Brexit, cinque anni fa il referendum “leave or remain”. Il Regno Unito non fa più parte dell’UE ma le incognite sul futuro ancora sono molte

Il 23 giugno del 2016 il 51,89% dei britannici votò a favore dell’uscita dall’Unione Europe. Dopo anni di trattative, l’accordo di divorzio è stato raggiunto, ma le incognite sul futuro sono ancora molte e i benefici per i britannici risultano ancora molto illusori. Un risultato a sorpresa, arrivato al termine di una lunga rimonta del Leave sul Remain.

Da allora e ancora oggi non si trova risposta alla seguente domanda: “cosa succede con la Brexit?”. Dopo il referendum, in Gran Bretagna si sono alternati quattro governi (tutti conservatori), due primi ministri (Theresa May e Boris Johnson) e altrettante elezioni. Ma soprattutto il Paese ha attraversato un tunnel che sembrava senza fine: quello della trattativa per definire un accordo di divorzio che risultasse accettabile tanto a Bruxelles quanto al Parlamento di Westminster. Alla fine la hard Brexit, ossia l’uscita incontrollata dall’Unione, non è avvenuta. Ma le incognite sono ancora molte.

Sotto il profilo economico, dal 2016 sono state prodotte previsioni di ogni tipo sugli effetti della Brexit. Nel frattempo a livello globale tutti gli stati hanno affrontato lo shock pandemico della crisi Covid-19. Tuttavia, a differenza degli stati membri dell’UE, il Regno Unito non ha potuto beneficiare del Next Generation EU per contrastare la pandemia. Pertanto, uscendo, il Regno Unito ha dovuto farsi carico della crisi puntando solo sulle proprie risorse e perdendo i benefici come stato membro UE. Saranno molti gli accordi commerciali da ri-discutere con stati membri UE (Belgio, Olanda e Francia in primis) con l’alta probabilità di ottenere risultati meno favorevoli. Inoltre, secondo le stime degli analisti, ci sarà un enorme calo degli studenti, ricercatori e lavoratori europei che sceglieranno il Regno Unito come meta per il loro futuro accademico o lavorativo viste le nuovi condizioni europei per ciò che concerne il nuovo visto per i cittadini UE.

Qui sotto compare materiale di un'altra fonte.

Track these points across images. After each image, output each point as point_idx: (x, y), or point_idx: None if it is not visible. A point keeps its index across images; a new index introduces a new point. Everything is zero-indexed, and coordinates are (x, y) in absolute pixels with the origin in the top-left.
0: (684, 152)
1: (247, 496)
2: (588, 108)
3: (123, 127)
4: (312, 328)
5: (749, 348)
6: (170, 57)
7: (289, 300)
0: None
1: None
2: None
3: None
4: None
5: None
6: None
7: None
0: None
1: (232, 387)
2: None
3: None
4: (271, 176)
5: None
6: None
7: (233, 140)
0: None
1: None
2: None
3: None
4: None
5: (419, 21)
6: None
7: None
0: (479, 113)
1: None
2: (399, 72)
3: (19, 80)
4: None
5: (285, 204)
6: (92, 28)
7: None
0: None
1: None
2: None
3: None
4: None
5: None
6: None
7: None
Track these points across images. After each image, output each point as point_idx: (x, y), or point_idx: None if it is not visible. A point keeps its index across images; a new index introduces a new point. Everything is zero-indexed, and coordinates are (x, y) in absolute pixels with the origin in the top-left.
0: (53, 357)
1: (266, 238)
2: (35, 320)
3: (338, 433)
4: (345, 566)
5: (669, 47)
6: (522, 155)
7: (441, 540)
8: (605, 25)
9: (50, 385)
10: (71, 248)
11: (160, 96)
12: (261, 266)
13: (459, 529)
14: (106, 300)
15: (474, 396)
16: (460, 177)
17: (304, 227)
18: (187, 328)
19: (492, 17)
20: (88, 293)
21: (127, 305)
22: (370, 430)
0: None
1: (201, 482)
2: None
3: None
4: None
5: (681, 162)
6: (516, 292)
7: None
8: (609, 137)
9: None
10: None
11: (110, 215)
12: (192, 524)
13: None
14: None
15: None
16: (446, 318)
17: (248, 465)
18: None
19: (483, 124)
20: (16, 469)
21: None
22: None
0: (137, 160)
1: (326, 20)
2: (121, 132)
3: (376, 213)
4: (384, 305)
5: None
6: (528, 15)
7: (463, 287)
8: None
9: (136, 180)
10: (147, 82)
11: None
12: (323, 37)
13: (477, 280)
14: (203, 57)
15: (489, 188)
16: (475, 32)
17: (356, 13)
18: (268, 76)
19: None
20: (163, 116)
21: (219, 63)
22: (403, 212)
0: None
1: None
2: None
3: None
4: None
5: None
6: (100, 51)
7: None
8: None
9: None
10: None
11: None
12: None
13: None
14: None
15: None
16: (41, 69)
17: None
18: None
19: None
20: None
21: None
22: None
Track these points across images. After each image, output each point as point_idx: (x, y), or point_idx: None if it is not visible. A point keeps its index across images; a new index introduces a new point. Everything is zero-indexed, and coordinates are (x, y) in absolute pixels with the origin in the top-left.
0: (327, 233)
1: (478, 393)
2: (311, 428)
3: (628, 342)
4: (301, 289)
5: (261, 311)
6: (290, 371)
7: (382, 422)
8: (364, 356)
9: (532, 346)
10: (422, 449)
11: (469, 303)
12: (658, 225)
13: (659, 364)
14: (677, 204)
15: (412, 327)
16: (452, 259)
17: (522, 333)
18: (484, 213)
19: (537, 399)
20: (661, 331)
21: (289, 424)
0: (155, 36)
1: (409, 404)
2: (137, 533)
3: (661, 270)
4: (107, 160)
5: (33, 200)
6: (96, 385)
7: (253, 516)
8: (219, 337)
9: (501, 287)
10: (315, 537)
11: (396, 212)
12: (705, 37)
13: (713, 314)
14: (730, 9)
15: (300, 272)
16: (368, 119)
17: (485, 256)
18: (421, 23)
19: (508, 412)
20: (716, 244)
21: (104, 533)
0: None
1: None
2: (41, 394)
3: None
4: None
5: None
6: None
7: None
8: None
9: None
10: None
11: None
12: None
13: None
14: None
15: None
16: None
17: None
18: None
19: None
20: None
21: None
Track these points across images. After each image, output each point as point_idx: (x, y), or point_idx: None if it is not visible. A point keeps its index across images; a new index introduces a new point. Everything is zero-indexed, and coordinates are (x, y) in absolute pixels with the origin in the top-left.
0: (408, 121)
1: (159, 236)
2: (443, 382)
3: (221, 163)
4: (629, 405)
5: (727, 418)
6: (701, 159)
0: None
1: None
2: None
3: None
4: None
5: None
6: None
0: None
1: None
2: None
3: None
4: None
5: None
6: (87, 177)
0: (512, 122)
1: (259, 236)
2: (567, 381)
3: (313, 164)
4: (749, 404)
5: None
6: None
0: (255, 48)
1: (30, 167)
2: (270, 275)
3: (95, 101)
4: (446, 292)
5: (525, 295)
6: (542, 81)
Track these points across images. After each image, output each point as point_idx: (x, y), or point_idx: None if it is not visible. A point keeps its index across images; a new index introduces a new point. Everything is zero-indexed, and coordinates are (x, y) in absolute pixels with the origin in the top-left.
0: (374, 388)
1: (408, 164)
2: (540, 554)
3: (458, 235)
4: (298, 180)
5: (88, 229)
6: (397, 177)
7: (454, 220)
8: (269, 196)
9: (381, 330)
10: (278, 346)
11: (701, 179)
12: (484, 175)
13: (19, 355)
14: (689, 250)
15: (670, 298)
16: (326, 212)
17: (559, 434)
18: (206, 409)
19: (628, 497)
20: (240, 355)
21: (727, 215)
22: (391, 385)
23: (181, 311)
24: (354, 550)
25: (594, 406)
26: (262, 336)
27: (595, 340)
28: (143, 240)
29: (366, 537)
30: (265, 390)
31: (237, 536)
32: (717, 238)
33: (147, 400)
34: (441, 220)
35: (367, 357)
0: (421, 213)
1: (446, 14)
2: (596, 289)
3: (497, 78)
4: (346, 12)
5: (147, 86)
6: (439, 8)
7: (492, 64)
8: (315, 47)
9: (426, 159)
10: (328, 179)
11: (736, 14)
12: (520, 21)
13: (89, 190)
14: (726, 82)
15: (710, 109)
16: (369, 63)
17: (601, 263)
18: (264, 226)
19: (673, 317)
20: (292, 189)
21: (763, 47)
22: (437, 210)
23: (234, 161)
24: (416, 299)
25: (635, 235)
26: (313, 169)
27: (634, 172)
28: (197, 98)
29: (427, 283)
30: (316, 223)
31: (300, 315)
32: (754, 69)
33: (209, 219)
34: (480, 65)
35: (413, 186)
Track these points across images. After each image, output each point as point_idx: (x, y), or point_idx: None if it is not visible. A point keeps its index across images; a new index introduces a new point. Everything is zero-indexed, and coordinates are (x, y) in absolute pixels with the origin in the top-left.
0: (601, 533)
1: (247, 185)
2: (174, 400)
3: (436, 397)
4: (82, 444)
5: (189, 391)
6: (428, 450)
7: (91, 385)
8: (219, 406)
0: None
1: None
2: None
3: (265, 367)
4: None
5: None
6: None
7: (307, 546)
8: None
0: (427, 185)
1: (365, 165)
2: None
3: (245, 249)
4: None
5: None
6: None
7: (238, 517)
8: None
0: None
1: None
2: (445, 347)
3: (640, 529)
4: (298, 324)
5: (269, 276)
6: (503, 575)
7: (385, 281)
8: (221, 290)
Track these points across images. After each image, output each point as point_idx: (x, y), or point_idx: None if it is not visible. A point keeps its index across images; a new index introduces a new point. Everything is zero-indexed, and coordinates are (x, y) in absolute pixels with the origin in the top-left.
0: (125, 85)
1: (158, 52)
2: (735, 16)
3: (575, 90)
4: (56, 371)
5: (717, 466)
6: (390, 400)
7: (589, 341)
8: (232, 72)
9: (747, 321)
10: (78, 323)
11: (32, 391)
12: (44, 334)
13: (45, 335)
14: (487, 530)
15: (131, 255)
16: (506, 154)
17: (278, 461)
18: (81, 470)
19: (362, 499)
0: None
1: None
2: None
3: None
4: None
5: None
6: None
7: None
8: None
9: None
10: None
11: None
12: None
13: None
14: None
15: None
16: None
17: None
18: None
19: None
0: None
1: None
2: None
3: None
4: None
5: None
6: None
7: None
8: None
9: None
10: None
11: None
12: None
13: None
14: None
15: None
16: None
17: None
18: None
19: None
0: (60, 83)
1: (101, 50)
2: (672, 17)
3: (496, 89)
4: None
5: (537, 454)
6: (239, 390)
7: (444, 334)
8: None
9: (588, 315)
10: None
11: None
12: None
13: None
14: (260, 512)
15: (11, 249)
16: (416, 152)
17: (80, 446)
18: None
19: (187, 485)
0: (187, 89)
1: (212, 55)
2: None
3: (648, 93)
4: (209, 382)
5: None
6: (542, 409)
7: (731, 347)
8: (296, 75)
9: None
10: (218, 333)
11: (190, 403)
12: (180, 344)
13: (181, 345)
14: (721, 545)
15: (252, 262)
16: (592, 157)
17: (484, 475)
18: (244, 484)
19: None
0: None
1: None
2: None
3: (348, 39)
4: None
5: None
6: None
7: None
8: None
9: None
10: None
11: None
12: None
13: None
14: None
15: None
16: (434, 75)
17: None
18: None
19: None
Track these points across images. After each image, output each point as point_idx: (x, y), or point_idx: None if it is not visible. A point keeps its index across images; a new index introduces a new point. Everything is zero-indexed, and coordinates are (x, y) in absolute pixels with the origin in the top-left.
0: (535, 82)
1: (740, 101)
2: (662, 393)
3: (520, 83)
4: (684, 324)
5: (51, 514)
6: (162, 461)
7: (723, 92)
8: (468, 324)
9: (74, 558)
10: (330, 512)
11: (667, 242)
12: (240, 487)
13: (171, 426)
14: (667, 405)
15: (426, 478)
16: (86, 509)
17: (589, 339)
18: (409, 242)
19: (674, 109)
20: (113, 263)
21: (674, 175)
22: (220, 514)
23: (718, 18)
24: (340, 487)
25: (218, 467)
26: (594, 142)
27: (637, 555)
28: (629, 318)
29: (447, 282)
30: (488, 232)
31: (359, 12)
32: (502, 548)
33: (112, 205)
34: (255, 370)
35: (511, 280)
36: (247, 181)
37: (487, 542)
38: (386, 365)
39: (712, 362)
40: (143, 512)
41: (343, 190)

Sul versante politico, invece, è innegabile che la Brexit abbia aumentato l’instabilità all’interno del Regno Unito. Si torna a parlare dell’Accordo del Venerdì Santo che ha interessato anche il recente G7 e il Presidente statunitense Biden. Continua a far discutere l’applicazione del protocollo sull’Irlanda del Nord, in un tema molto dibattuto come quello quello salsicce britanniche. L’Irlanda del Nord è rimasta all’interno del mercato unico europeo ragion per cui le merci che provengono dal resto del Regno Unito devono essere sottoposte a controlli alla frontiera.  Alcuni analisti ritengono tuttavia che la soluzione trovata sia il primo passo verso l’unificazione dell’Irlanda. Così come auspicato in un’intervista dall’Irish Time il 15 giugno 2021 dall’ex Taioseach della Repubblica d’Irlanda Leo Varadkar, ovvero l’ex capo del governo della Repubblica d’Irlanda. L’altra grande questione riguarda la Scozia, dove la premier Nicola Sturgeon, che ha da poco stravinto le elezioni con dei risultati storici, chiede di ripetere il referendum del 2014 sulla secessione della Scozia dal Regno Unito. E il motivo è semplice: sette anni fa, secondo la prima ministra, gli scozzesi decisero di non separarsi dalla Gran Bretagna per rimanere in Europa. Ma ora che la Brexit è in realtà, hanno diritto a votare di nuovo. Non a caso in Scozia la maggior parte della popolazione votò per rimanere nell’Unione Europea.

Riuscirà a decollare la Global Britain auspicata dal Partito Conservatore? Il Premier britannico Boris Johnson ha giocato un ruolo di primo piano nella campagna per lasciare l’UE e ora sta cercando di mantenere le promesse. Dopo un’ottima campagna vaccinale e il piano di sostegni più esteso della storia del Paese per contrastare la pandemia, l’attuale governo sta assumendo un funzionario per identificare le opportunità post-Brexit perseguendo accordi commerciali con paesi come Stati Uniti, Australia e Nuova Zelanda.